Honduras se aproxima a confirmar quién será el próximo presidente, en un ambiente de incertidumbre por la falta de resultados.
El analista político, Luis León ofreció este martes en Frente a Frente una lectura detallada sobre el porcentaje de la participación electoral, el comportamiento ciudadano y los riesgos actuales para la estabilidad democrática, tras las elecciones generales del 30 de noviembre en Honduras.
Luis León inició su análisis resaltando un punto poco común en la historia electoral reciente: la calma del día posterior a los comicios. Afirmó que, pese a las advertencias de polarización y confrontación, el país despertó “normal, tranquilo, en paz”, expresó el analista.
“El pueblo respondió: la gente salió en paz, salió confiando en el proceso, salió confiando en sus ideas”, señaló León.
Para el analista, la ausencia de peleas entre miembros de mesa y el comportamiento ordenado de los votantes son señales claras de madurez política.
Participación del 53%: “No fue una votación masiva“
No obstante, uno de los elementos clave del análisis de Luis León fue el porcentaje de participación ciudadana, para este proceso en el que más de seis millones de hondureños estaban habilitados para ejercer el sufragio.
León indicó que solo participó el 53% del padrón electoral, muy por debajo de la proyección preelectoral del 60%.
Según León, esta cifra se obtiene al observar que 2.9 millones de hondureños registraron su huella, cifra que podría ascender a 3.1 millones al incluir a quienes el lector biométrico no pudo identificar.
“Nos quedamos en el promedio histórico.
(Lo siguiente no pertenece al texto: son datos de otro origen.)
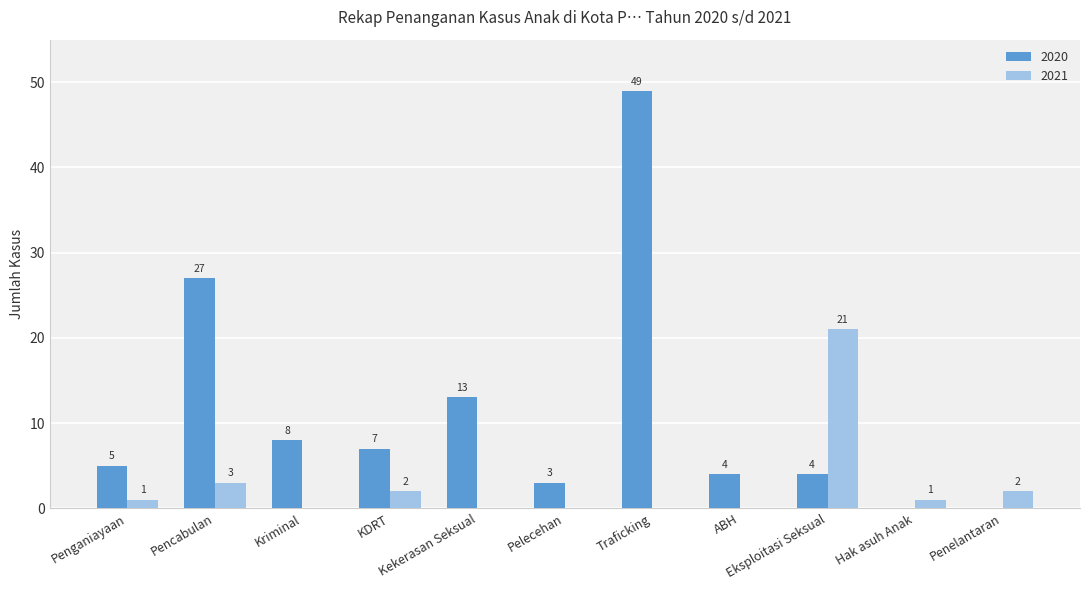

Reading left to right, transcribe all the data shown in this chart.

2020: 5	27	8	7	13	3	49	4	4	0	0
2021: 1	3	0	2	0	0	0	0	21	1	2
No fue una votación masiva”, sentenció el analista. “Es el voto duro el que está registrado”, enfatizó.
El dato de participación también explica por qué falta por esclarecer alrededor de 1.1 millones de votos, un volumen suficientemente grande para definir al ganador en una contienda extraordinariamente cerrada.
La crisis técnica del TREP y el origen de la sospecha política
Sin embargo, ese comportamiento ciudadano contrasta con la enorme tensión generada por la detención del sistema de Transmisión de Resultados Electorales Preliminares (TREP).
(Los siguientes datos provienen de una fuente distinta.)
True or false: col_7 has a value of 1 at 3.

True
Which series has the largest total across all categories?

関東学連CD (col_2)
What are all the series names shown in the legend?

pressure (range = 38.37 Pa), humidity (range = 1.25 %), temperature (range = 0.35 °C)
La empresa ADS confirmó que la plataforma recibió un flujo “inusual y elevado” de solicitudes que generó condiciones similares a un ataque de denegación de servicio (DoS), lo que provocó fallas en la plataforma DINAES y retrasos en la transmisión de actas.
León interpretó que el sistema “se cerró automáticamente” al detectar una carga masiva, asumiendo que era víctima de un ataque.
Aunque el problema fue resuelto en la madrugada del 1 de diciembre, persisten la tensión y la especulación ante la falta de resultados oficiales.
La lucha por la legitimidad y el riesgo de inestabilidad
Por su lado, el analista Lester Ramírez calificó la situación como un escenario en el que “la palabra clave es estabilidad”.
Señaló que si Nasry ‘Tito’ Asfura resulta electo, enfrentará cuestionamientos sobre si su triunfo estuvo influenciado o “impuesto” por Donald Trump, lo que le restaría legitimidad.
Ramírez consideró que un futuro gobierno deberá buscar acuerdos amplios para sostener la gobernabilidad: Un cogobierno con el Partido Liberal, tanto en el Congreso como en el Ejecutivo, sería la ruta más realista para evitar una crisis mayor.
Ambos analistas coincidieron en que hoy es casi imposible ejecutar un fraude debido a que todos los partidos, ONG y observadores poseen copias de las actas.
El problema no es la manipulación, sino la opacidad del proceso mientras el CNE no explica lo ocurrido.
El silencio del CNE: la variable más peligrosa
Aunque el CNE tiene legalmente hasta 30 días para presentar resultados finales, el silencio institucional ha alimentado especulaciones sobre posibles negociaciones políticas, algo que la exfiscal Sandra Ponce calificó de “ingenuo negar”, dado el historial del país.
Luis León insistió en que el papel del CNE será determinante: “Tiene que mostrar su cara y explicar lo que ocurre. Su labor será la punta de lanza para una transición pacífica del poder”, afirmó.
Por ahora, Honduras sigue a la espera de que los resultados avancen. Y mientras la participación baja y el conteo detenido alimentan dudas, la ciudadanía mantiene la calma, pero también una creciente ansiedad por saber quién será el próximo presidente del país.
El CNE pidió a la empresa encargada del TREP soluciones ante las fallas técnicas mientras preparan un acceso controlado para seguir el procesamiento de actas.